[Dataset entries]
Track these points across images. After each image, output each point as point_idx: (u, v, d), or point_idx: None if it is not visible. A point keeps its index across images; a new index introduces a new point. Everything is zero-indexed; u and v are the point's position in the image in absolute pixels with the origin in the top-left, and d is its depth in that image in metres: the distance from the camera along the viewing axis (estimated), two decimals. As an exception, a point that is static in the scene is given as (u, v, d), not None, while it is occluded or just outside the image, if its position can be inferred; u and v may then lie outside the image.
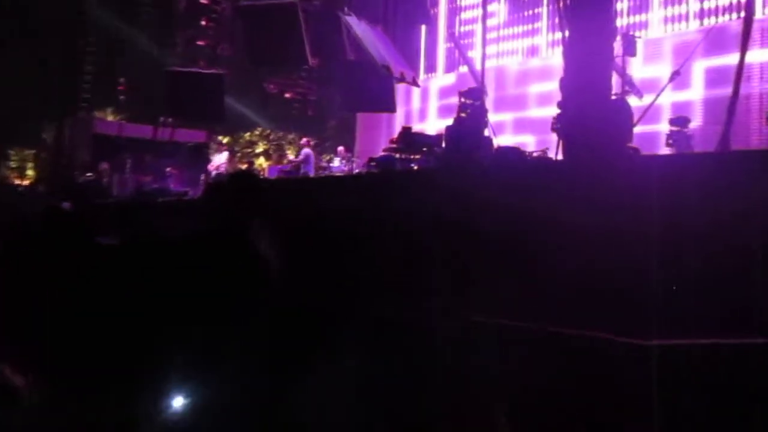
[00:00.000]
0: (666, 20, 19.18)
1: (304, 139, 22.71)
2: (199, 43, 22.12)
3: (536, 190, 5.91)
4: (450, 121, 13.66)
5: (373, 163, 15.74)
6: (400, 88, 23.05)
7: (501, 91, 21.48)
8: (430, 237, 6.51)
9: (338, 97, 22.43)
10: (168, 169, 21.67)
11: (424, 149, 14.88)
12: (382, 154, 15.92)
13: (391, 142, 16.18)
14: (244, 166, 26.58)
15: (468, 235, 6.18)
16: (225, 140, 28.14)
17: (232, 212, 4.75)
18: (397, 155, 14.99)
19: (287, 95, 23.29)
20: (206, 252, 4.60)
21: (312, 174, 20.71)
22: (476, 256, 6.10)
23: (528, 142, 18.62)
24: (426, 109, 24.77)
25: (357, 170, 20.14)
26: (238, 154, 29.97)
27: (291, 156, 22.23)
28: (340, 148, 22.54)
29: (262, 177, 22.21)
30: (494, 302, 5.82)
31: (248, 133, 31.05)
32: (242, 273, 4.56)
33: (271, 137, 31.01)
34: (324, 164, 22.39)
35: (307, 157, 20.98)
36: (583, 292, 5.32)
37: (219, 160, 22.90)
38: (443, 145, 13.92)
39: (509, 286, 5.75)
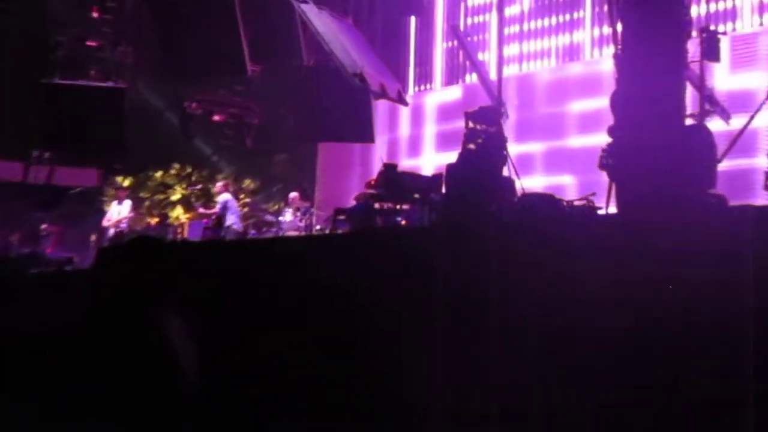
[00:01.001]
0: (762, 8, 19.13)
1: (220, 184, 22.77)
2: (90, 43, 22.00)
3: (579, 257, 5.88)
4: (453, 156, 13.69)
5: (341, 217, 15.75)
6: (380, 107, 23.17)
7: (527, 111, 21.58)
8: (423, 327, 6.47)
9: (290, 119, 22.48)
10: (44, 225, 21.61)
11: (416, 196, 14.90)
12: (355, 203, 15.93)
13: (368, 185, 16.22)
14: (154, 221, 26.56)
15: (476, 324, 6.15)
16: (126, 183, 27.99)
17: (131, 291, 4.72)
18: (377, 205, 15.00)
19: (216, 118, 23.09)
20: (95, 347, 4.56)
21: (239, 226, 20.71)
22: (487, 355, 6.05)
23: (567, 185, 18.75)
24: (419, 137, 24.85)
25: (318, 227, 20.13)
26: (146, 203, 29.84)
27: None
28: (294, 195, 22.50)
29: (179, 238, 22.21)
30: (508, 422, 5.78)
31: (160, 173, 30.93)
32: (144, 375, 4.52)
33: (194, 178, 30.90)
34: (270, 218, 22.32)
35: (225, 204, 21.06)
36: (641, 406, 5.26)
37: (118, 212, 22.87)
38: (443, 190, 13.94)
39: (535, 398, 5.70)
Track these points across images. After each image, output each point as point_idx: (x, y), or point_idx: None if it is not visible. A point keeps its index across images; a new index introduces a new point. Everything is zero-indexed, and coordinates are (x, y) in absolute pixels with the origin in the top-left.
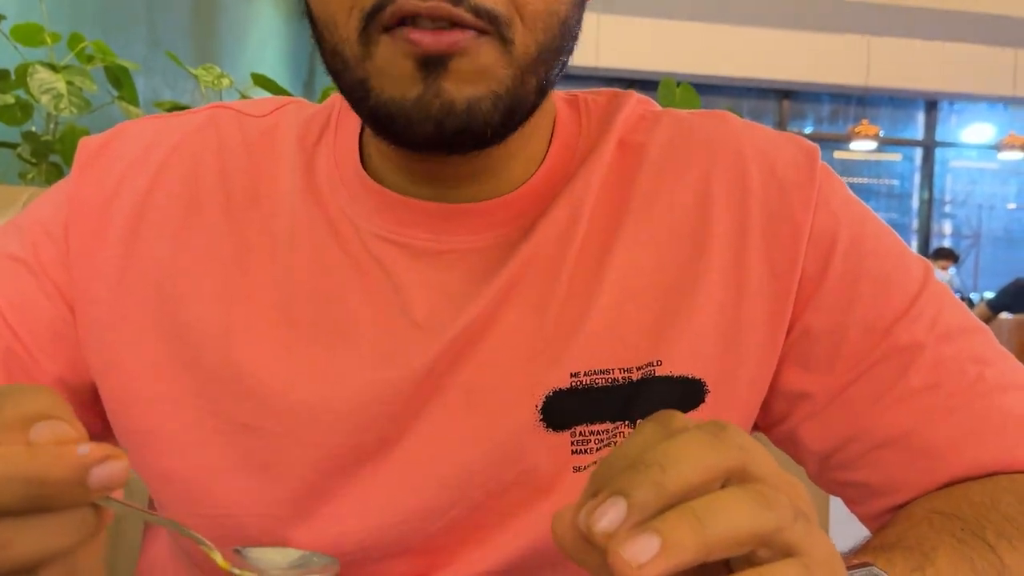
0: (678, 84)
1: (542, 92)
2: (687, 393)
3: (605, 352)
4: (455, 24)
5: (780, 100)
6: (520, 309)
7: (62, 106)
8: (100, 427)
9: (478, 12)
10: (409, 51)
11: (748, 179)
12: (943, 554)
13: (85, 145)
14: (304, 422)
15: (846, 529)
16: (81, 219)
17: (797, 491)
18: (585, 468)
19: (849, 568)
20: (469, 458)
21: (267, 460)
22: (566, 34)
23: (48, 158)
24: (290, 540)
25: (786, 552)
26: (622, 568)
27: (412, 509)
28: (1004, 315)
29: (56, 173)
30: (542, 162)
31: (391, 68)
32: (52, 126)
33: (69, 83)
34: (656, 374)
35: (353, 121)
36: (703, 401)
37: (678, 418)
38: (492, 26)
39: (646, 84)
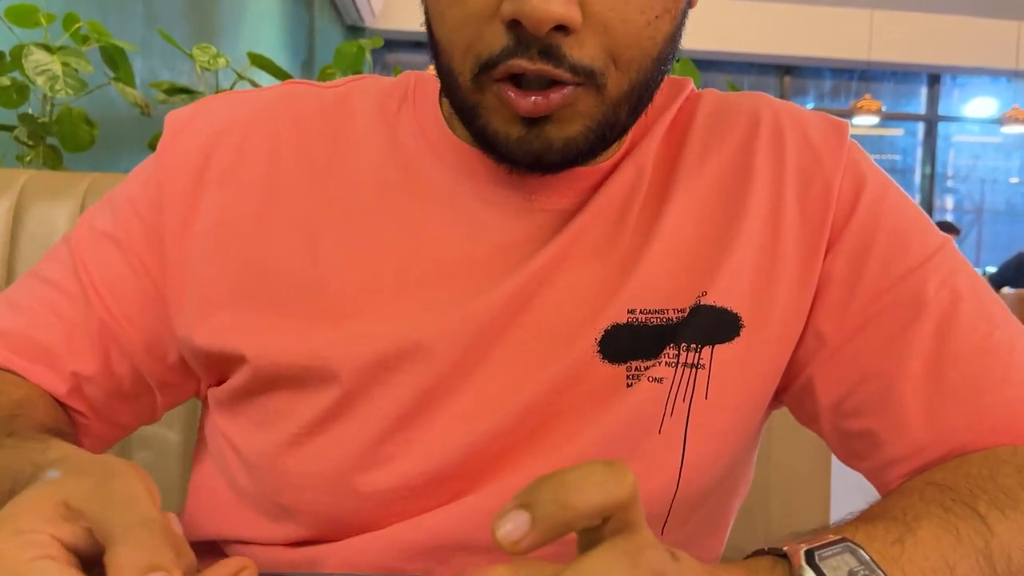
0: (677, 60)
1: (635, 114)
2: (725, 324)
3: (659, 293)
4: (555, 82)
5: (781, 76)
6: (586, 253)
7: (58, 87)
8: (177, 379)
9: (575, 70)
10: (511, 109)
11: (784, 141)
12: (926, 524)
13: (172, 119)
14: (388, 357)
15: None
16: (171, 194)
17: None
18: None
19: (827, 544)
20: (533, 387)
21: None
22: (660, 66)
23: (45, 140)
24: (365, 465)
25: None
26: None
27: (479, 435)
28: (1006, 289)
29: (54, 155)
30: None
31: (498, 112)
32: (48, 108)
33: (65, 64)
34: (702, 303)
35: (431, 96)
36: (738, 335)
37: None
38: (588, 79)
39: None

#### YOUR GOAL
Would you transcribe, exactly and only, the lines from the one that contains "30: (542, 162)" through the last line of the data above, without any pictures?

#### RESPONSE BELOW
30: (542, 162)
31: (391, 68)
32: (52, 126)
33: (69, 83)
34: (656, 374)
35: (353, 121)
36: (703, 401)
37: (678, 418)
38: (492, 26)
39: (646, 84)
0: (677, 60)
1: (635, 114)
2: (725, 324)
3: (659, 293)
4: (555, 82)
5: (781, 76)
6: (586, 253)
7: (58, 87)
8: (177, 379)
9: (575, 70)
10: (511, 109)
11: (784, 141)
12: (926, 524)
13: (172, 119)
14: (388, 357)
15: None
16: (171, 194)
17: None
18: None
19: (827, 544)
20: (533, 387)
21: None
22: (660, 66)
23: (45, 140)
24: (365, 465)
25: None
26: None
27: (479, 435)
28: (1006, 289)
29: (54, 155)
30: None
31: (498, 112)
32: (48, 108)
33: (65, 64)
34: (702, 303)
35: (431, 96)
36: (738, 335)
37: None
38: (588, 79)
39: None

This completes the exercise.